* **WORK TO COMPLETE**: Filter the listing and keep only the lines with the word "Example".

* **SUPPLIED MATERIAL**:
● ● ●

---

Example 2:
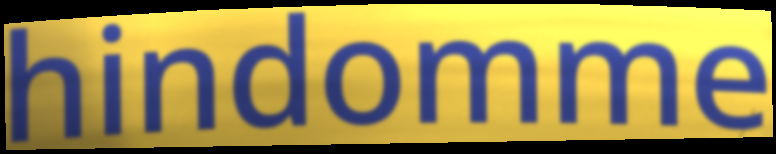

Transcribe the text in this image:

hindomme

● ● ●

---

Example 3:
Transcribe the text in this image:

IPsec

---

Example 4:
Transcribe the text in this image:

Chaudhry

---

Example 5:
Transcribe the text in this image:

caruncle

● ● ●

* **SOLUTION**:
Example 2:
Example 3:
Example 4:
Example 5:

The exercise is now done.